== Instructions to follow ==
Copy the passage of the Bkd tree text from "Bkd Trees belong" to "one I provide).", word for word.
--- Begin Page text ---
# The Bkd Tree

## A Dynamic Disk Optimized BSP Tree

When searching for a solution to a recent problem I accidentally stumbled upon Bkd Trees. Haven’t heard of them? You’re probably not alone. A quick Google search for the term “Bkd Tree” will lead you to the original research paper and a patch to utilize them for certain spatial queries in Apache Lucene but not much else. In fact, at the time of writing, the second result Google gives me is the Wikipedia article for the similarly named K-D-B Tree. Bkd Trees are so unpopular that Google assumes you meant to type something else.

This is unfortunate because they are actually pretty great.

Bkd trees are a type of tree used for searching multidimensional data. This data can be anything from points in physical space to colors in a very large palette. Bkd trees are pretty good at their job too. Compared to other trees in it’s class, Bkd trees are often faster and more space efficient than K-D-B trees and simpler than R-Trees.

There isn’t as much as a diagram or Wikipedia article on Bkd trees. This article serves to correct that and explain in plain English how they work and some of their unique properties.

# BSP Trees

Bkd Trees belong to a family of trees called BSP Trees, short for Binary Space Partitioning Trees. BSP trees have a wide range of applications in computer science. Apart from standard map and set operations, BSP trees also generally make certain other operations more efficient. Examples are range queries (Give me all points within this area) and nearest neighbor queries (What point is the closest to the one I provide).
--- End Page text ---
--- Begin Given material ---
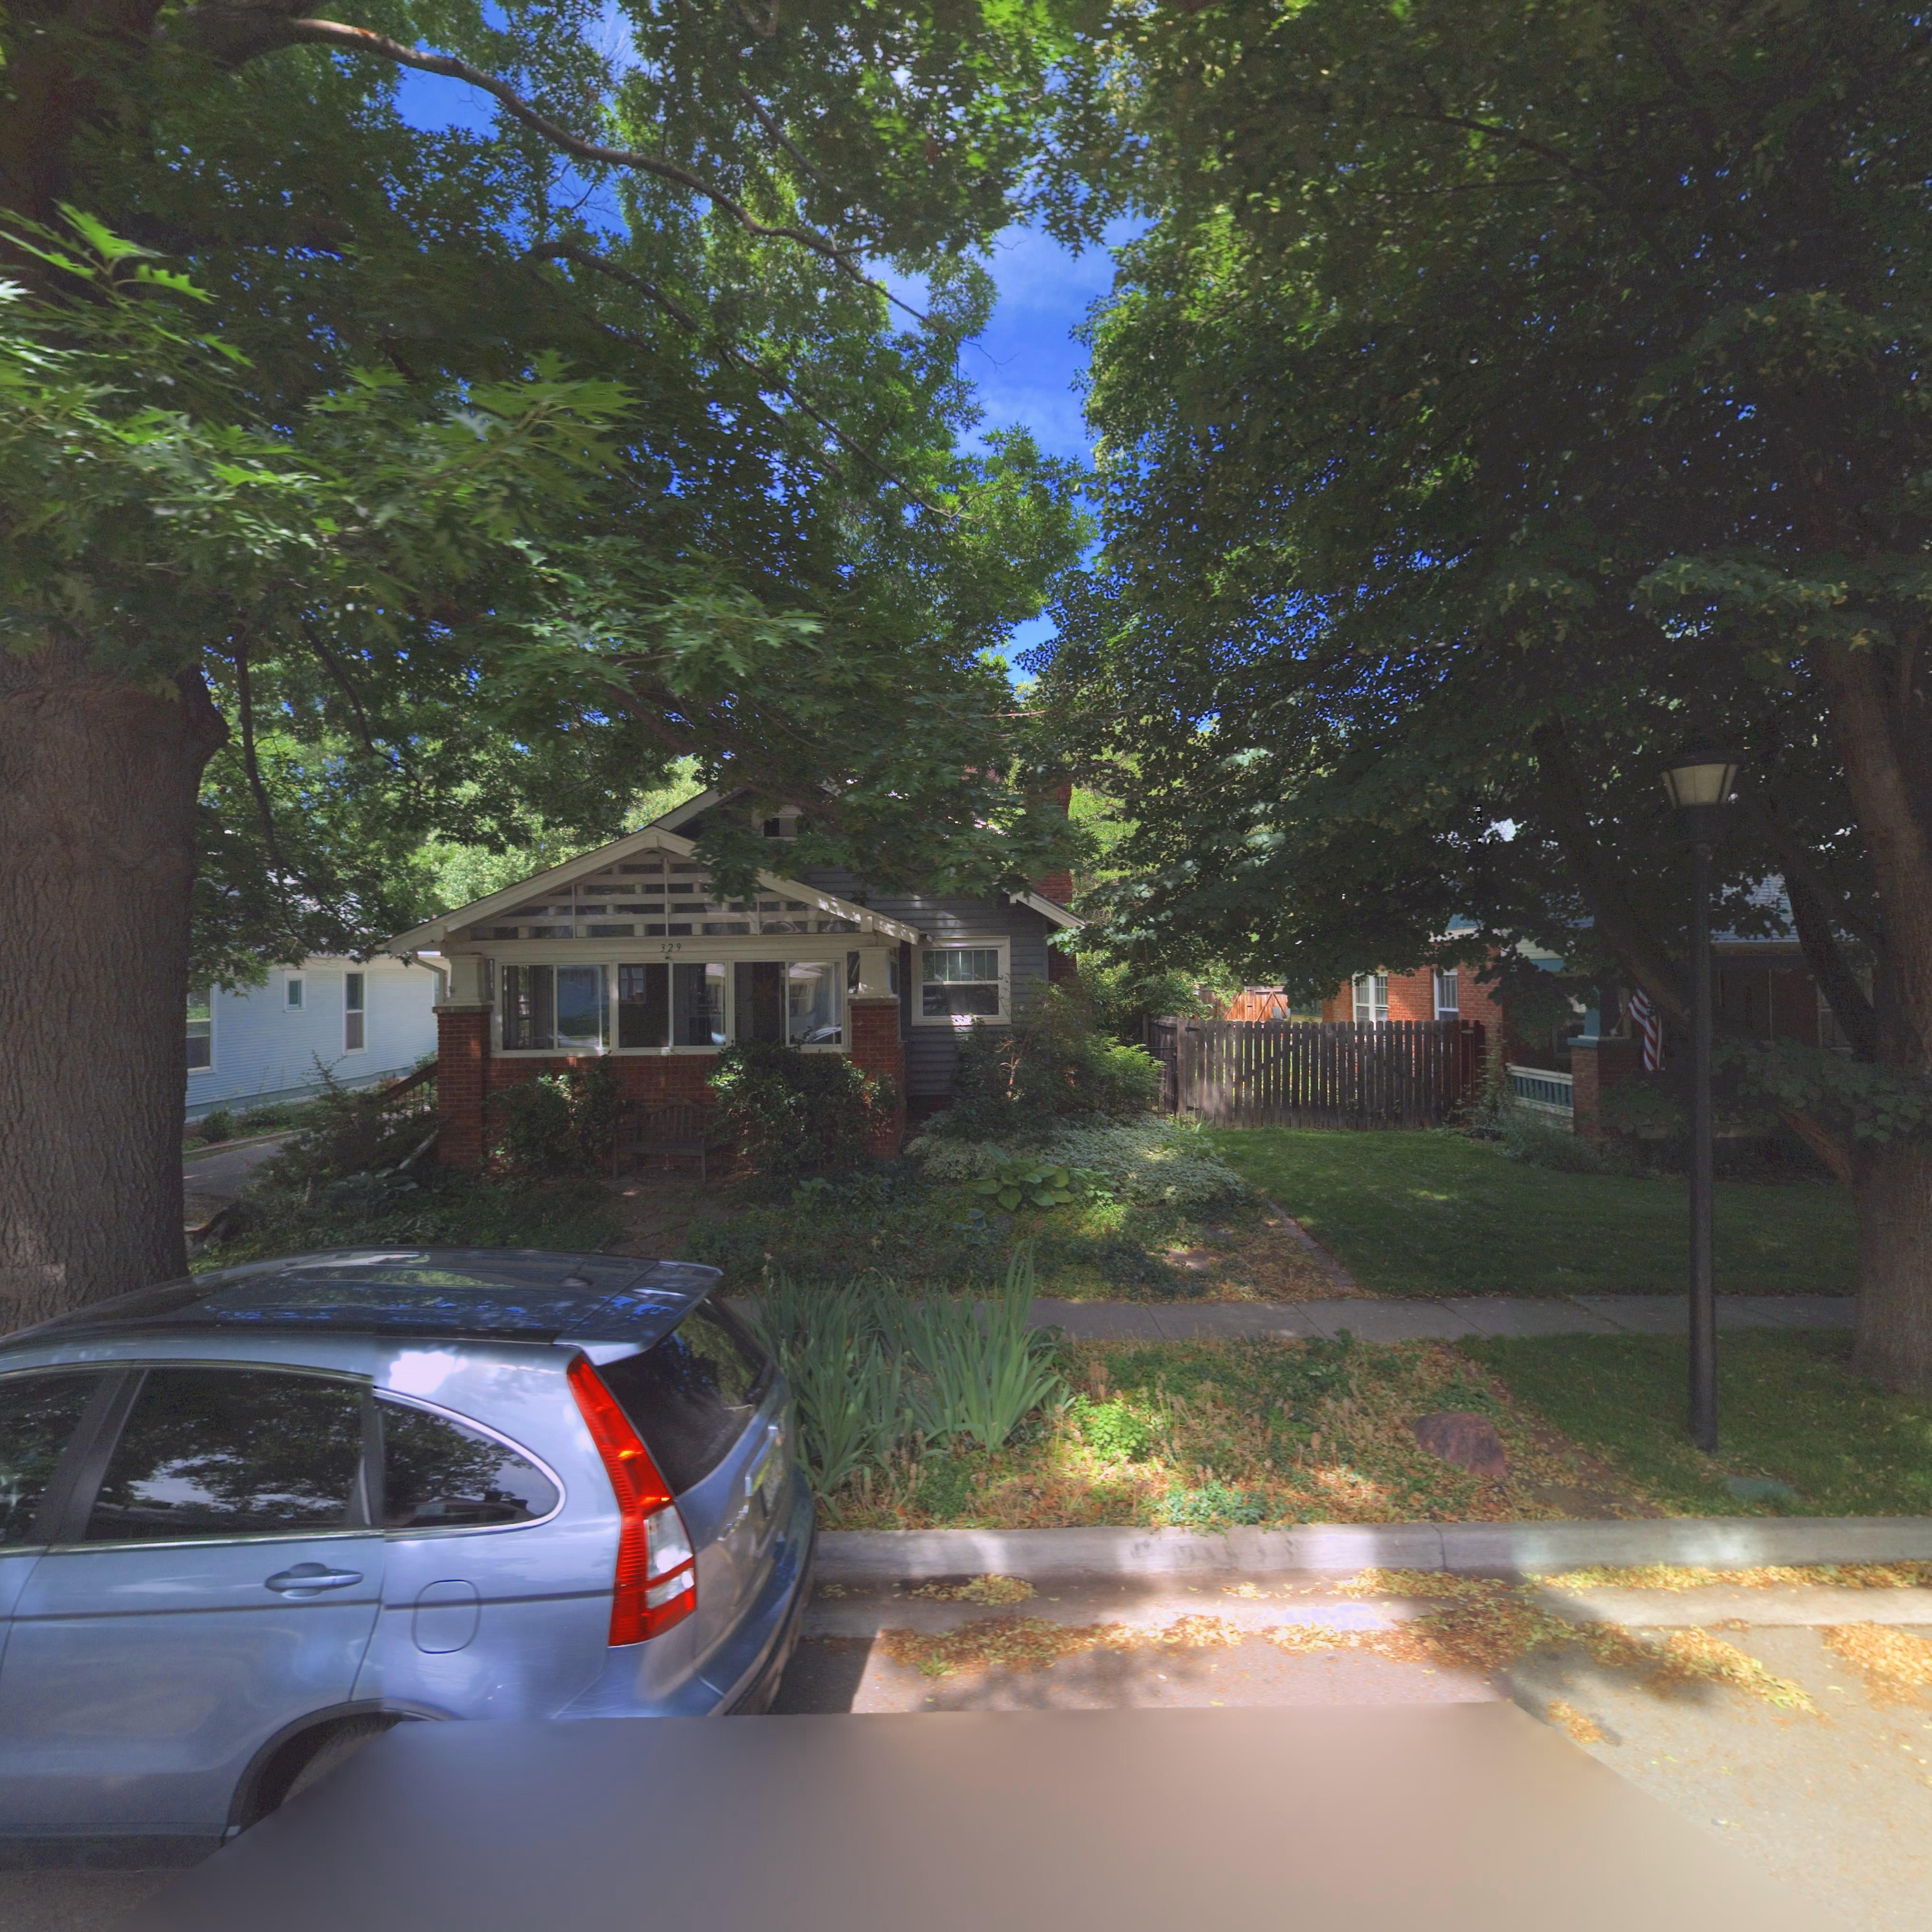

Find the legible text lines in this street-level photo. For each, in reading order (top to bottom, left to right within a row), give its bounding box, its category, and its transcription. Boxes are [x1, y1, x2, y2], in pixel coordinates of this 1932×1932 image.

[659, 943, 681, 952] StreetNumber: 329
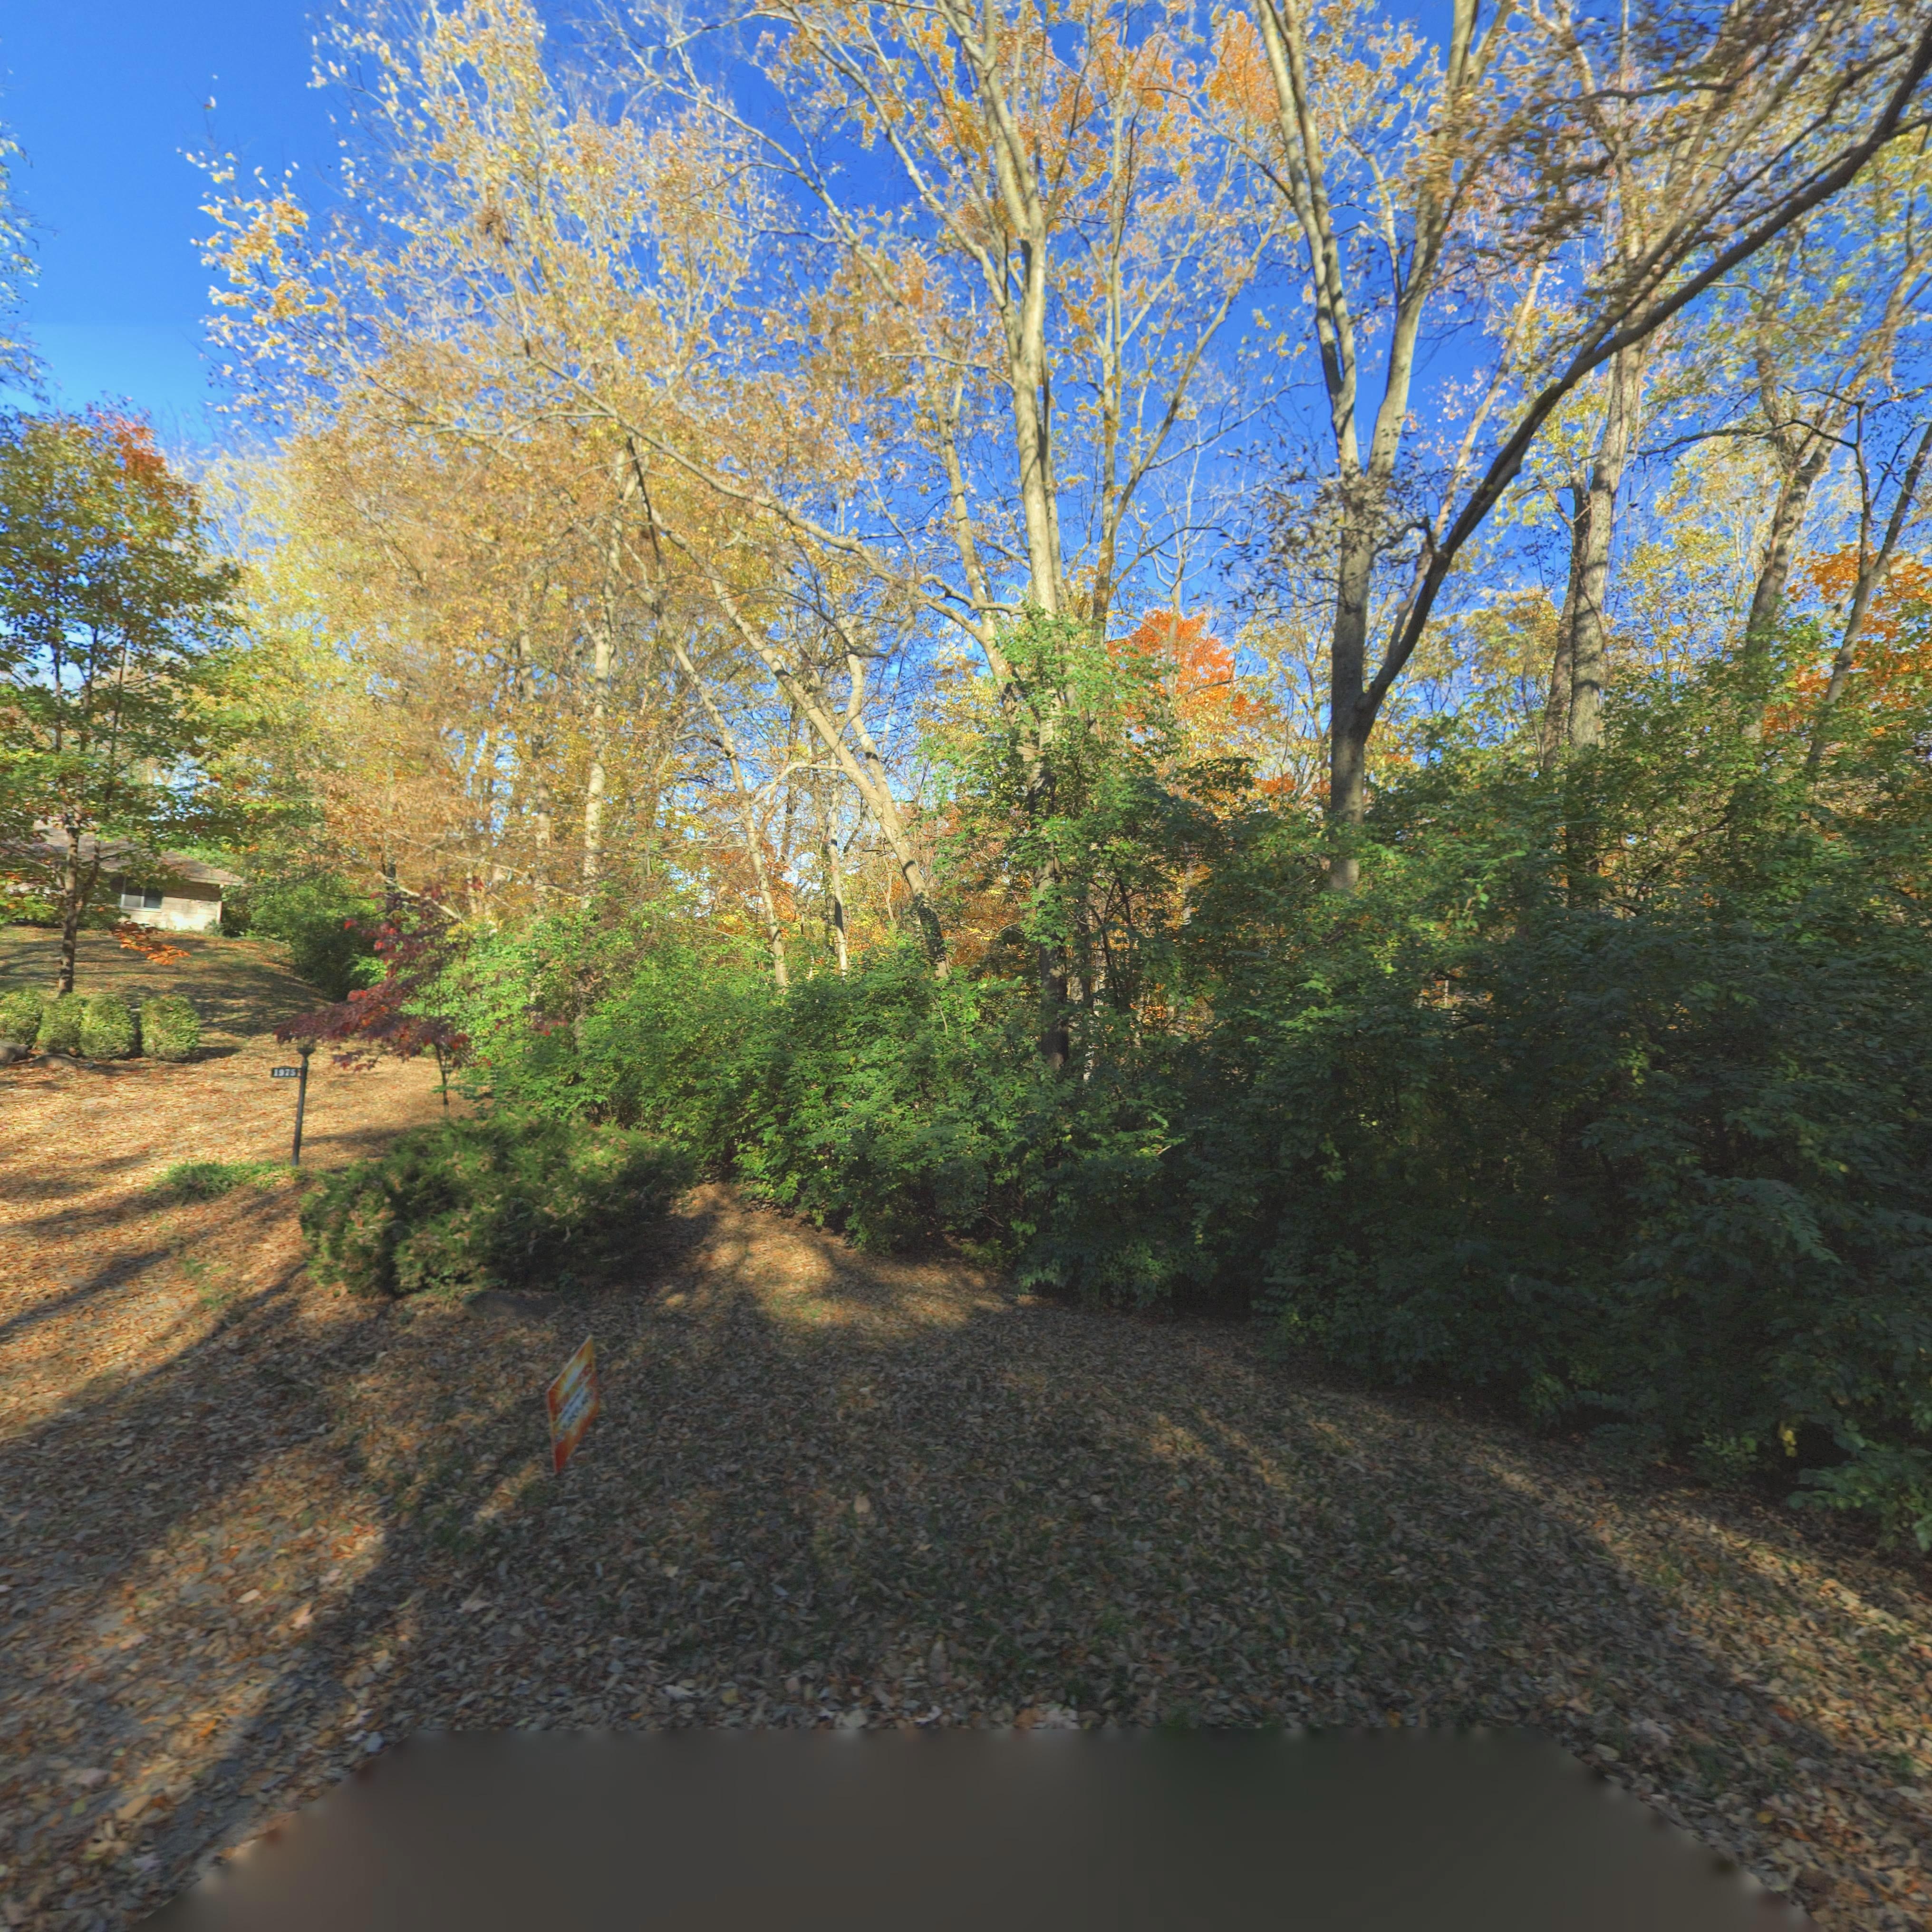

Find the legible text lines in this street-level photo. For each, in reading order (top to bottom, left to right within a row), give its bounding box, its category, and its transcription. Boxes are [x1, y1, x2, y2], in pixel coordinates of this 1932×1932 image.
--- End Given material ---
== Solution for this problem ==
Bkd Trees belong to a family of trees called BSP Trees, short for Binary Space Partitioning Trees. BSP trees have a wide range of applications in computer science. Apart from standard map and set operations, BSP trees also generally make certain other operations more efficient. Examples are range queries (Give me all points within this area) and nearest neighbor queries (What point is the closest to the one I provide).